Forty five years ago I came in direct contact with Tibetan culture for the first time. Prior to that I had seen Tibetan caravans traveling through Tansen, Palpa, Nepal. I was well aware of the situation on the other side of the Himalayan mountains and I had even been in the audience when the Dalai Lama visited my school in Mussoorie, U.P. India soon after his escape from Tibet in 1959.

It was December, 1964. I was sixteen then. We had holidays in the winter because the school was in the mountains and I had been invited on a bird collecting expedition up the Kali Gandaki River. We hiked from Pokhara up over the Ghorepani pass to the Kali Gandaki and then up the river from Tatopani to Lete, Ghasa, and the amazing bend in the river at the foot of Dhaulagiri. (I’m sure I can claim to be one of the very first expatriates on what has come to be known as the “Annapurna Curcuit” and very definitely the first teenager.)

Trekking in Nepal, age 18

Trekking in Nepal, age 18

At this point I stood in the deepest gorge above sea level; the river runs at 6,000 feet above sea level while both Dhaulagiri to the west and Annapurna further to the east are above 26,000 feet. Another amazing thing about this bend in the river is the abrupt climate and ecological change from subtropic and temperate to desert alpine; from the lush southern slopes of the Himalayas that get drenched with monsoon rains to the arid trans-Himalayan plateau of Tibet. Culturally, of course, there is also a remarkable abrupt change – from Indian Subcontinental to Central Asian.

Now I’m sixty one. It’s been forty five years since I was on that expedition. Further up the Kali Gandaki River, just beyond Jomsom on our way up to Muktinath, the three of us – two Americans and a Briton – found ourselves surrounded by armed men on horseback. They demanded to know where we were going and what we were doing with guns. I wasn’t carrying one, but the other two had shotguns for bagging larger birds we would be sending off for the Chicago Natural History Museum’s collection of Himalayan birds. One of the men on horseback rode over and grabbed a shotgun and examined it. It was passed around and examined carefully. My collegue opened up one of the shotgun shells and showed the horseman the tiny birdshot inside. We were suddenly surrounded by horsemen howling with laughter when it was clear to them we were hunting and collecting birds. We showed them a few specimens.

In broken English and Nepali we managed to communicate with these rough riders. We discovered – and had already guessed – that they were Khampa warriors who were engaging and harassing the People’s Liberation Army across the border inside Chinese occupied Tibet. When they learned that two of us were Americans they did the thumbs up sign and said, “America, good!” They pointed to the sky and indicated supplies were dropped by American planes.

The conflict between Tibetans and Chinese Communism has been going on for over fifty years. The armed struggle by this tiny group of warriors stopped ten years later (by 1974). That is an interesting story all its own. Since then the Dalai Lama has tried to reach an understanding with the leaders of China about the occupation of Tibet.

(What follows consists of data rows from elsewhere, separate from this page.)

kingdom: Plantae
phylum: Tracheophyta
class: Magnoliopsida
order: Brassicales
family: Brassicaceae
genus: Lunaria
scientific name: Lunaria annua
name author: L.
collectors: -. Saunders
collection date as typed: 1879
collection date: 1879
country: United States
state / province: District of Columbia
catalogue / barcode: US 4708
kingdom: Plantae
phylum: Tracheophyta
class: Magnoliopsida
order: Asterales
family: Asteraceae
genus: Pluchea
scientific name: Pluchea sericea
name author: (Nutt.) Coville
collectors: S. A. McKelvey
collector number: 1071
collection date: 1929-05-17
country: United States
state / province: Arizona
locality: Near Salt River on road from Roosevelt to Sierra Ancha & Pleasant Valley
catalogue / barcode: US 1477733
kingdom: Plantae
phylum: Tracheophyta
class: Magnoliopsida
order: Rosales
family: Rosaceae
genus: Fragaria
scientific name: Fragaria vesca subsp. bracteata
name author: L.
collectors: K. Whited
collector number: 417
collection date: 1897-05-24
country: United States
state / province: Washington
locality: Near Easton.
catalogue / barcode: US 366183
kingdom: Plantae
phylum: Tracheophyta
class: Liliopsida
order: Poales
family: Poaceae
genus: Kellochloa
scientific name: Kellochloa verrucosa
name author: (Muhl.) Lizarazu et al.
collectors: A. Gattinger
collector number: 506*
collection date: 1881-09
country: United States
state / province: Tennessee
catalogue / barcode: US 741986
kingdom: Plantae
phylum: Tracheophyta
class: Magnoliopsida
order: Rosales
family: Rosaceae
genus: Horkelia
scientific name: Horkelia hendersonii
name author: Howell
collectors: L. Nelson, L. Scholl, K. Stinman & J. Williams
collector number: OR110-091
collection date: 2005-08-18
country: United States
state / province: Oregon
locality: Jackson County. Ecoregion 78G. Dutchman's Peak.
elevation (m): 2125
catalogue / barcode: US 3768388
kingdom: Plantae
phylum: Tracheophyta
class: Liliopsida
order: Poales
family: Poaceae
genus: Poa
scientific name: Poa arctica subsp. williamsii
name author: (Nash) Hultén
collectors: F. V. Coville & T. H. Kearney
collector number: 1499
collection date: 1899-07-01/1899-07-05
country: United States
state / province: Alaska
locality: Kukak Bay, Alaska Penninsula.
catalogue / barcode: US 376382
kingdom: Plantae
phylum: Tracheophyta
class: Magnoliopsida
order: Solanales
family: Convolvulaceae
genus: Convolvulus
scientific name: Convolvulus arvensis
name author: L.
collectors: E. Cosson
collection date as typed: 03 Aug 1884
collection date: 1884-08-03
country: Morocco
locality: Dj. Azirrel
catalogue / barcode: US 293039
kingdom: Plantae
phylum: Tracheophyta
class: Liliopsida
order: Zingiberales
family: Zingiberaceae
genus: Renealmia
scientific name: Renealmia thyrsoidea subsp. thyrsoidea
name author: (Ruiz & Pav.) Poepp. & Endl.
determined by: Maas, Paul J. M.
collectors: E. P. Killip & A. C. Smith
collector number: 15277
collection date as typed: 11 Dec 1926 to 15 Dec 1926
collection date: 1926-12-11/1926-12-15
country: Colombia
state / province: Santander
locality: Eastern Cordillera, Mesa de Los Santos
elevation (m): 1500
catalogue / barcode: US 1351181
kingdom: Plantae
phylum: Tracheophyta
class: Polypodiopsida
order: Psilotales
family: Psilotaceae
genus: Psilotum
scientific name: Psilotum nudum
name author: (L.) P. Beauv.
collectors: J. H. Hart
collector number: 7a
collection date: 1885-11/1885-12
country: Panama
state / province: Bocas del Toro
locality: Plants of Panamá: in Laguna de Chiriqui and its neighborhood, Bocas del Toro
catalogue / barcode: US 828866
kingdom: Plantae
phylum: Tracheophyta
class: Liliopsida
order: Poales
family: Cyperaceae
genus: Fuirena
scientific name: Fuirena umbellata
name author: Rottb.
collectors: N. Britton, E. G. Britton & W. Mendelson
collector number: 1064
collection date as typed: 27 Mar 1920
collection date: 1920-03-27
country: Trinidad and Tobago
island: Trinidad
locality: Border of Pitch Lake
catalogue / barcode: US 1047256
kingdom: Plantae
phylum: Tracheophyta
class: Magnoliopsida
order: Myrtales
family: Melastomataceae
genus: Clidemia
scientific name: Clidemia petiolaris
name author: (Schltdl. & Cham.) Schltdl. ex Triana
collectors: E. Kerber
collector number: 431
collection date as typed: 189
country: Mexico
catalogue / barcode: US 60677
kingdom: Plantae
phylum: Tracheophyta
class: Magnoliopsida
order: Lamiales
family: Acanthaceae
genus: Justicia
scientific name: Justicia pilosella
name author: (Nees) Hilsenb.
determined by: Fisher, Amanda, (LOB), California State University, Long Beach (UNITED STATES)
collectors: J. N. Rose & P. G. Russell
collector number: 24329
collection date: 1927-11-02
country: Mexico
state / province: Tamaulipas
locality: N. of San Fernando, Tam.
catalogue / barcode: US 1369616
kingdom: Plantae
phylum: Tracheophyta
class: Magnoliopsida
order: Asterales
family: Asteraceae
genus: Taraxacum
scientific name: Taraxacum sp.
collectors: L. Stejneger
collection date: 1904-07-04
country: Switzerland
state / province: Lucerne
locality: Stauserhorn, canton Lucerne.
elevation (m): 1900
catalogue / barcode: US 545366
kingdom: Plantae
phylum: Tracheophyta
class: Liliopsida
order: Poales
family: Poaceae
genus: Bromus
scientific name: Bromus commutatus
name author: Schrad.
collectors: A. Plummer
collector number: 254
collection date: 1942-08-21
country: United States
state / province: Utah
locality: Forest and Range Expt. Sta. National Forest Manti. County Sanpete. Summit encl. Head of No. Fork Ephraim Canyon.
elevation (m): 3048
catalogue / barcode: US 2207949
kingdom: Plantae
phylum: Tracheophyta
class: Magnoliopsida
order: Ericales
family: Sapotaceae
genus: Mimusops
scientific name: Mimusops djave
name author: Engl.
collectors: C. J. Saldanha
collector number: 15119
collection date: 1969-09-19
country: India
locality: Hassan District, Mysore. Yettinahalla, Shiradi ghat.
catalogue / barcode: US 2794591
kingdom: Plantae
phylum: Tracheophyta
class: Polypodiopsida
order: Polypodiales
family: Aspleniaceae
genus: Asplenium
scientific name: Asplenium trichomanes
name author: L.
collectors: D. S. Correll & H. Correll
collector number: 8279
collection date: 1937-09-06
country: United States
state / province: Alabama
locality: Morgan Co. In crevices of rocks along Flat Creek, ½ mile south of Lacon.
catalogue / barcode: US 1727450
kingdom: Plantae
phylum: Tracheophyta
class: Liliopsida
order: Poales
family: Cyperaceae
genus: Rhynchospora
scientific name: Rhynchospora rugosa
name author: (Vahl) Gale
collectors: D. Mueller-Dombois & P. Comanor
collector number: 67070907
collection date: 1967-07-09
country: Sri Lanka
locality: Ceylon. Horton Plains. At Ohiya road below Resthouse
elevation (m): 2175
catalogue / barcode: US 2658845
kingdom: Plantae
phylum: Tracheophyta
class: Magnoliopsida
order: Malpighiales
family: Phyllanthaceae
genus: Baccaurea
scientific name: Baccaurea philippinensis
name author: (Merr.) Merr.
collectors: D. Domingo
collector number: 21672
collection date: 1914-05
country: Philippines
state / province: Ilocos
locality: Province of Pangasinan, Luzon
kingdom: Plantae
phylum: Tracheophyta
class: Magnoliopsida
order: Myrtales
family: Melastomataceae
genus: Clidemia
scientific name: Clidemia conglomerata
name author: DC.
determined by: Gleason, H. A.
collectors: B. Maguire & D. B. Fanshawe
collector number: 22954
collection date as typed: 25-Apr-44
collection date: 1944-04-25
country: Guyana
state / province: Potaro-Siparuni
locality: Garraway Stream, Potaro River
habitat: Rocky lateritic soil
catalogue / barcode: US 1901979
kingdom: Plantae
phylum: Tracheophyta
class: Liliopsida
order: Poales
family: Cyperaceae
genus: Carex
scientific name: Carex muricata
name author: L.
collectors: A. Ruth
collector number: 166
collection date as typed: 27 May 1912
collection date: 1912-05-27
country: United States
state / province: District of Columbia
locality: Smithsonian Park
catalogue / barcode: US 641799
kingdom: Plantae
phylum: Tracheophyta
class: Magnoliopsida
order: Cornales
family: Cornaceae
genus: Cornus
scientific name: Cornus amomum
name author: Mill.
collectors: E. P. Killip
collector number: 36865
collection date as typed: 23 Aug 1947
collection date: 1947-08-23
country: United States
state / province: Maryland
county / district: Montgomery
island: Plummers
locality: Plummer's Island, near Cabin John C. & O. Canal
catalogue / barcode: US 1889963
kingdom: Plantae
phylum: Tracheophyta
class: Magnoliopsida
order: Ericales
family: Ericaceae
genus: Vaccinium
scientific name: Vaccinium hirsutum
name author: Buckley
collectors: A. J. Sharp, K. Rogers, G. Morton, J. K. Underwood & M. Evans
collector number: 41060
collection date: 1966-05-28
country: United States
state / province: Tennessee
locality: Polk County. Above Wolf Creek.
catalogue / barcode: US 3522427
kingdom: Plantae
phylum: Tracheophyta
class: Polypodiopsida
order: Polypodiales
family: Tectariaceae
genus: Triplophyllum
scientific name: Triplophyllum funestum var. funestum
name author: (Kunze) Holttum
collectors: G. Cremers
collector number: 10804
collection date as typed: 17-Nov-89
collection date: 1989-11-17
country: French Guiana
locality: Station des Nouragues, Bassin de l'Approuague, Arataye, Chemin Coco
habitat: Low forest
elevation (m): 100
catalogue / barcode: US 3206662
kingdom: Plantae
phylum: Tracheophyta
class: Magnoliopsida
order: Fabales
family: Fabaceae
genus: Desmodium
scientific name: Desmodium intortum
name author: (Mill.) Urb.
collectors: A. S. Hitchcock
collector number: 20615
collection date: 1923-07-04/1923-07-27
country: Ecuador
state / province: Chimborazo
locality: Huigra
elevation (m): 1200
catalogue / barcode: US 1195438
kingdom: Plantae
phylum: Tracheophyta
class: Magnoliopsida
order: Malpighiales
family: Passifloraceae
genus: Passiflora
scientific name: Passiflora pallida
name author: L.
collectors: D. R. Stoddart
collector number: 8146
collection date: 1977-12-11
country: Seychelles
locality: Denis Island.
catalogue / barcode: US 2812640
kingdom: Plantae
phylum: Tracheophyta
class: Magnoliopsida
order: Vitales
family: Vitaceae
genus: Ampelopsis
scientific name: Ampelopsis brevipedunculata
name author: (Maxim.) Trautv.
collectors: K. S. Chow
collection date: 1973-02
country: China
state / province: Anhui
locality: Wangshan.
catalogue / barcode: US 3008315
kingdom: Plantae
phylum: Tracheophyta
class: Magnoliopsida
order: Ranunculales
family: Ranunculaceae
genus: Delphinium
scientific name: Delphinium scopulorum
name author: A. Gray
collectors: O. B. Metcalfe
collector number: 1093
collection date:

But this is a story that many people are well aware of especially since the world wide protests against Chinese suppression of Tibetan human rights during the Olympic Torch Relays earlier this year.

I have visited Western Sichuan, or Kham – where the Khampa warriors come from – but I have not been to Lhasa or any part of the TAR. Someday I would like to go there, someday when both Tibetans and Chinese recognize their interdependence and can live with mutual respect and affection for each other.